§ Work task
All lines of the records below that contain the word "pinky" must be listed.
[Listed entries — start]
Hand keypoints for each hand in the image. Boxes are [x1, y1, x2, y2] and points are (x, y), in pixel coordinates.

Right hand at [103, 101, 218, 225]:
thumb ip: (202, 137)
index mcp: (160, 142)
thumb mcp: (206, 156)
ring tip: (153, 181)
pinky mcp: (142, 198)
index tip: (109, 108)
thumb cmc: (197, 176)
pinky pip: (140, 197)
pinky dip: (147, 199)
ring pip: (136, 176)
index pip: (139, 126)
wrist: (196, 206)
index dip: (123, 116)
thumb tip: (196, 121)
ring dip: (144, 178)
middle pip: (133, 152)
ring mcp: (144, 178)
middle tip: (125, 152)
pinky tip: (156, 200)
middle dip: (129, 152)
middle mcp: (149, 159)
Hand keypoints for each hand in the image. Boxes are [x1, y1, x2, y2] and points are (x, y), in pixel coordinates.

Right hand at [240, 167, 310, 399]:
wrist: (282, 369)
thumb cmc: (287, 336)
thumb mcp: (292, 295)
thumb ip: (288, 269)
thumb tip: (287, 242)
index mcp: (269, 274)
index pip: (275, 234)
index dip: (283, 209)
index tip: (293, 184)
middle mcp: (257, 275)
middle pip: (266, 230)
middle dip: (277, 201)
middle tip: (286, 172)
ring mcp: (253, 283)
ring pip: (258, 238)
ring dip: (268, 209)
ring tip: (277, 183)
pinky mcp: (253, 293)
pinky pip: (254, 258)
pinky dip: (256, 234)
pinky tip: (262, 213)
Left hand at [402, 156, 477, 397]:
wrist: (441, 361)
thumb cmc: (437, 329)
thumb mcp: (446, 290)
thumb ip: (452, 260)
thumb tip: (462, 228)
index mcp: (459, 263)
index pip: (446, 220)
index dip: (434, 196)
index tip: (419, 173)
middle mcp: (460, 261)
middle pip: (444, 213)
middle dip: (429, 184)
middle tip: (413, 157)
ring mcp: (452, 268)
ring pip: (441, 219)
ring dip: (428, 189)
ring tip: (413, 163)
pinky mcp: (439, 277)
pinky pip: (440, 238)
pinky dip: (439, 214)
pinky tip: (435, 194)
[Listed entries — finish]
§ Task output
pinky mcp: (142, 198)
pinky pip: (140, 197)
pinky dip: (147, 199)
pinky tip: (156, 200)
pinky mcp: (253, 293)
pinky pip: (254, 258)
pinky dip: (256, 234)
pinky tip: (262, 213)
pinky mcp: (439, 277)
pinky pip: (440, 238)
pinky dip: (439, 214)
pinky tip: (435, 194)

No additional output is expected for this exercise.